The links are in two pieces, the pin and a collet so they are a little harder to remove. Be very careful, the collets are really easy to lose and if you do lose them then pin won't fit securely again. Then you'll have to use something else that neither fits nor looks quite right, that'll start playing on your mind until it drives you nuts and then you'll sell the Samurai.

I wish I had not lost my collets.


----------



## pauluspaolo (Feb 24, 2003)

Quality watches - a definite step up from the 007's of this world. I've had two & not kept either of them for some reason









As Mark's said the bracelet uses the usual pins & collets - the collets fit tightly over one end of the pin & hold the pin in place so it's vital that you don't lose them. You should be able to push the pin out in the direction of the arrow. I remember that the pins were tight on both my Samurai's & I had to buy a proper bracelet sizing tool from Roy to do the job


----------



## dapper (Jun 18, 2004)

There's an excellent, illustrated, tutorial in the PMWF 'How To' links - Resize a Monster Bracelet (method is same for the Samurai)


----------



## Bri (Nov 2, 2006)

dapper said:


> There's an excellent, illustrated, tutorial in the PMWF 'How To' links - Resize a Monster Bracelet (method is same for the Samurai)

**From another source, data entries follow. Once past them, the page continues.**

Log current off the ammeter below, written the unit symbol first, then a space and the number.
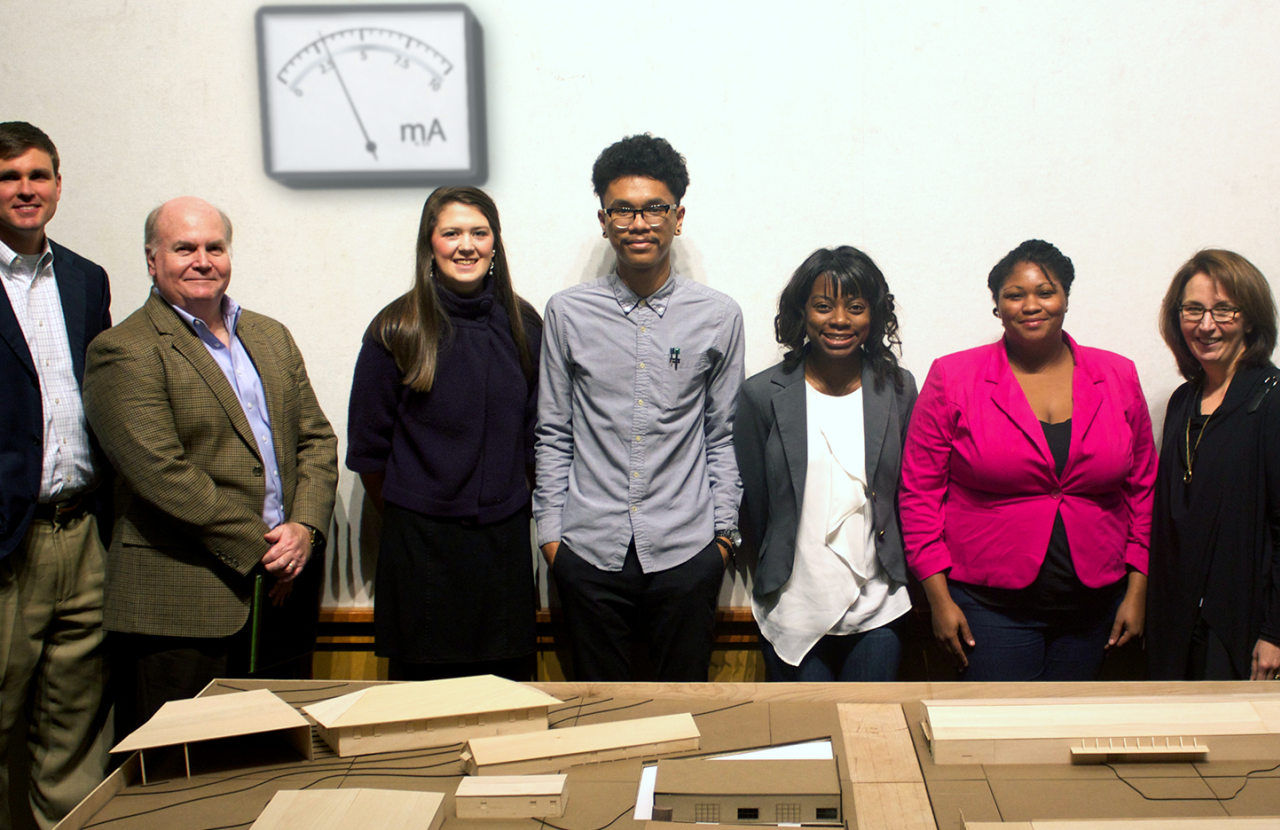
mA 3
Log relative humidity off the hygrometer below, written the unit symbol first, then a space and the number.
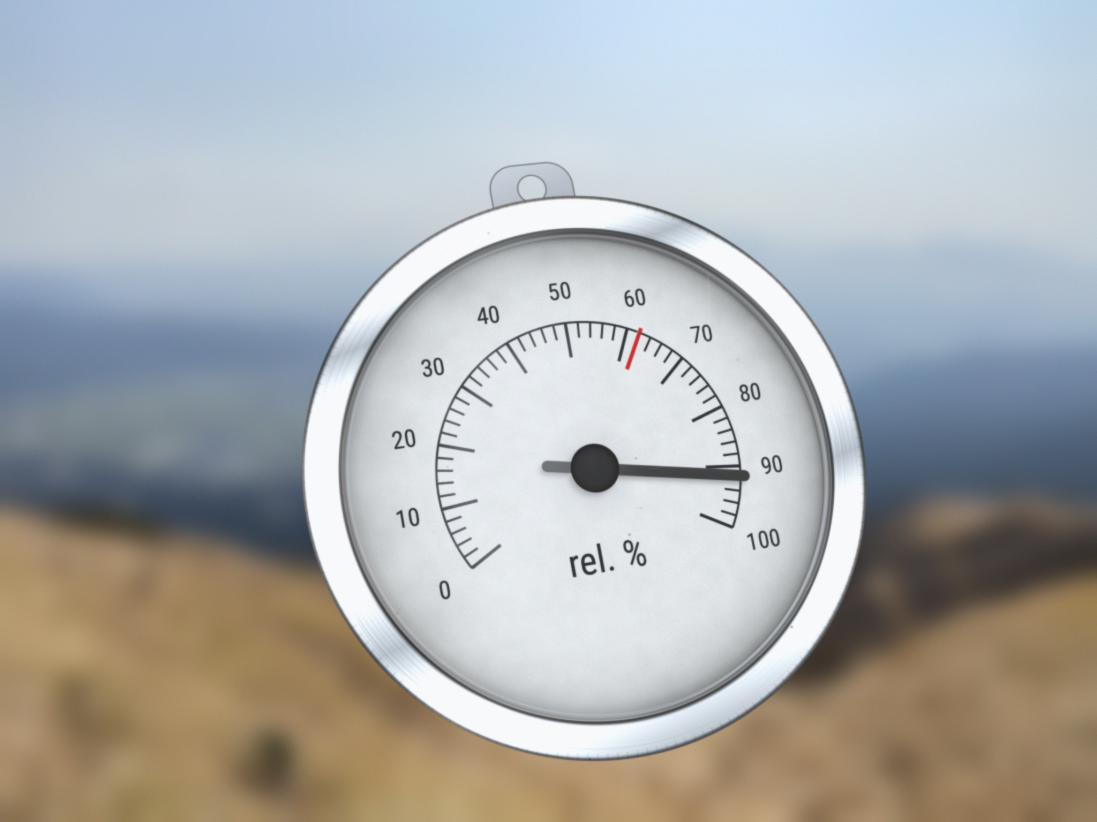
% 92
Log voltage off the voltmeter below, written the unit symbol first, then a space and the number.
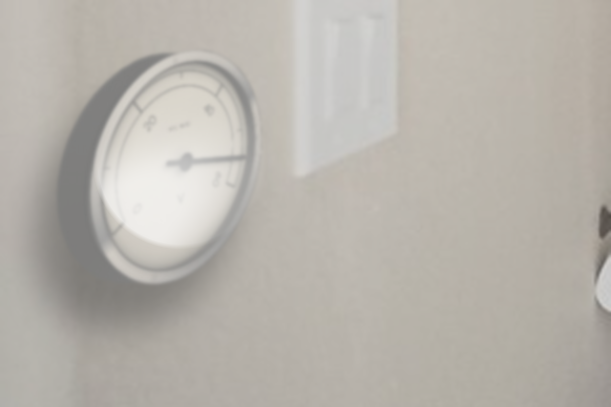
V 55
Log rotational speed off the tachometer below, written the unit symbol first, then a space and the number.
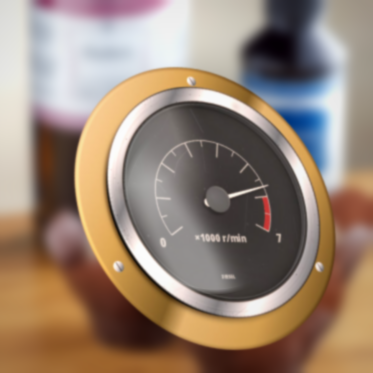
rpm 5750
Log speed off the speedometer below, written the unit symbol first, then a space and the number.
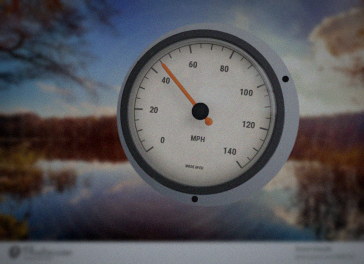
mph 45
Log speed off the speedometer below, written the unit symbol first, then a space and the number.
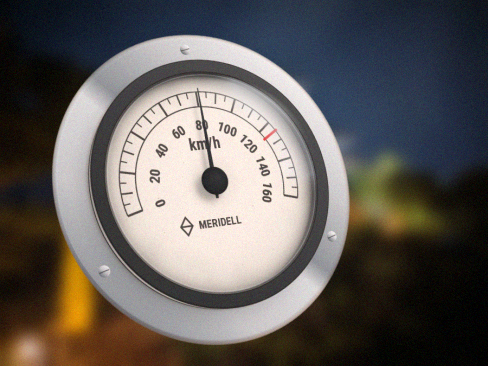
km/h 80
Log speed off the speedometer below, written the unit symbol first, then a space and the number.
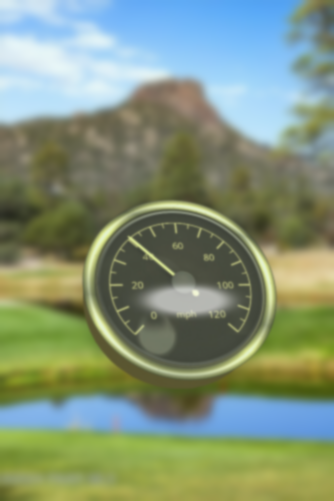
mph 40
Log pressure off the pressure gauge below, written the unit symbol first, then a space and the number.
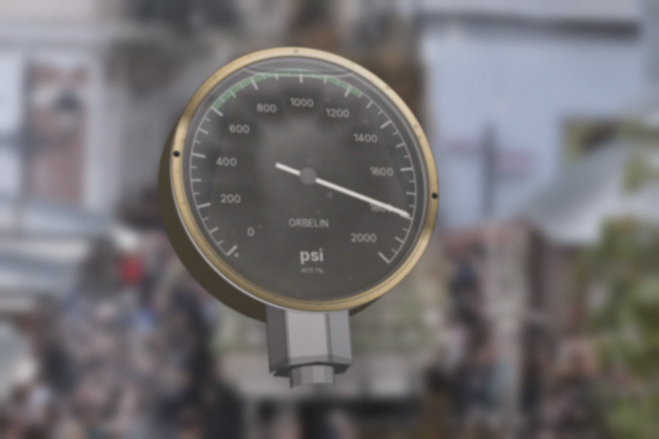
psi 1800
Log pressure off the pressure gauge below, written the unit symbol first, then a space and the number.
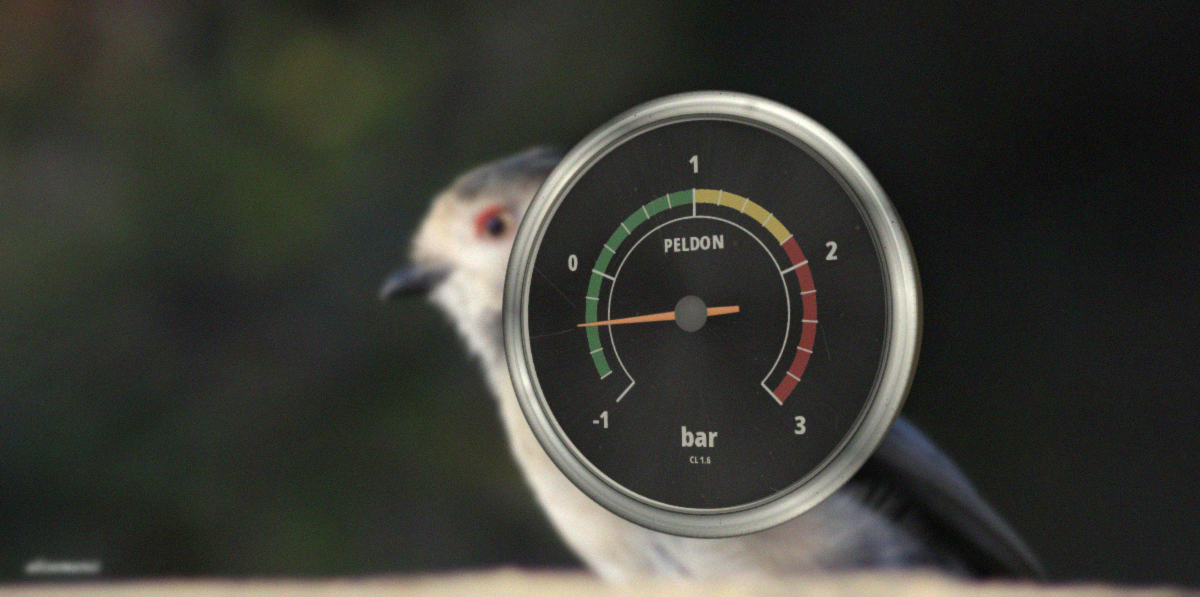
bar -0.4
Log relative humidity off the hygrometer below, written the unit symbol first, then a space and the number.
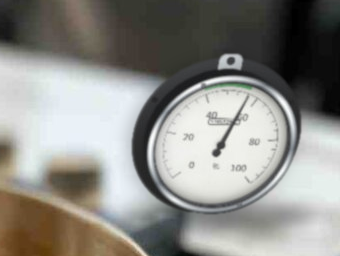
% 56
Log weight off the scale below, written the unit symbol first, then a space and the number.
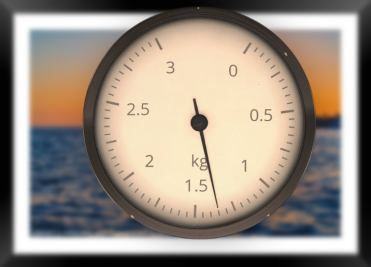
kg 1.35
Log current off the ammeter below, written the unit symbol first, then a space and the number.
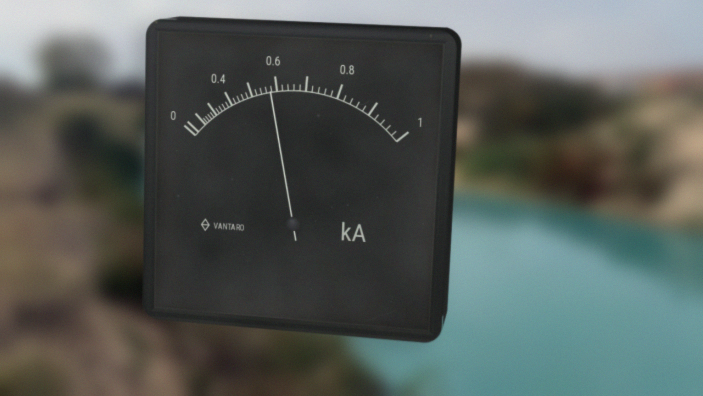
kA 0.58
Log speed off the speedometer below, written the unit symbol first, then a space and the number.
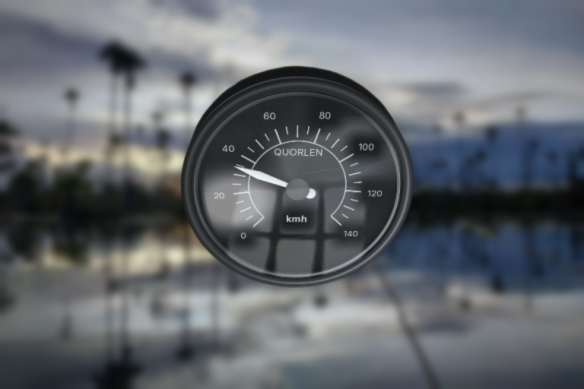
km/h 35
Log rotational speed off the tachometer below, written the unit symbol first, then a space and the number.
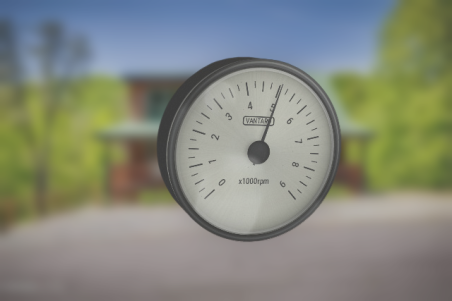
rpm 5000
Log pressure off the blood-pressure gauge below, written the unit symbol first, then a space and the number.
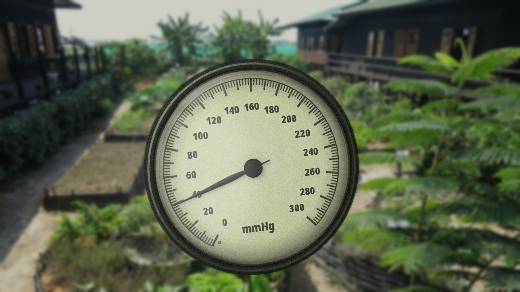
mmHg 40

Sorry if I'm being a bit thick here but what is PMWF ?

These collets that are mentioned, do you have to get them out first or do they come out when you push pin ? If so how do you get them out on teir own ?


----------



## dapper (Jun 18, 2004)

Bri said:


> dapper said:
> 
> 
> > There's an excellent, illustrated, tutorial in the PMWF 'How To' links - Resize a Monster Bracelet (method is same for the Samurai)
> ...


PM sent


----------



## Bri (Nov 2, 2006)

dapper said:


> Bri said:
> 
> 
> > dapper said:
> ...


Cheers Alan, got it now.

Brian


----------



## Bri (Nov 2, 2006)

Bri said:


> dapper said:
> 
> 
> > Bri said:
> ...


Done it now, those little collets are beggars but I didn't lose any. Fits like a glove.

Cheers

Brian


----------



## agent_tom (Jul 1, 2007)

Heres how it look like on my thin wrist


----------



## batfink21 (Sep 25, 2007)

agent_tom said:


> Heres how it look like on my thin wrist


Wow, it's a monster (or have you got wrists like a 3 year old child??!) I was looking at one of these but I have thin wrists too. What's the actual diameter of the bezel?


----------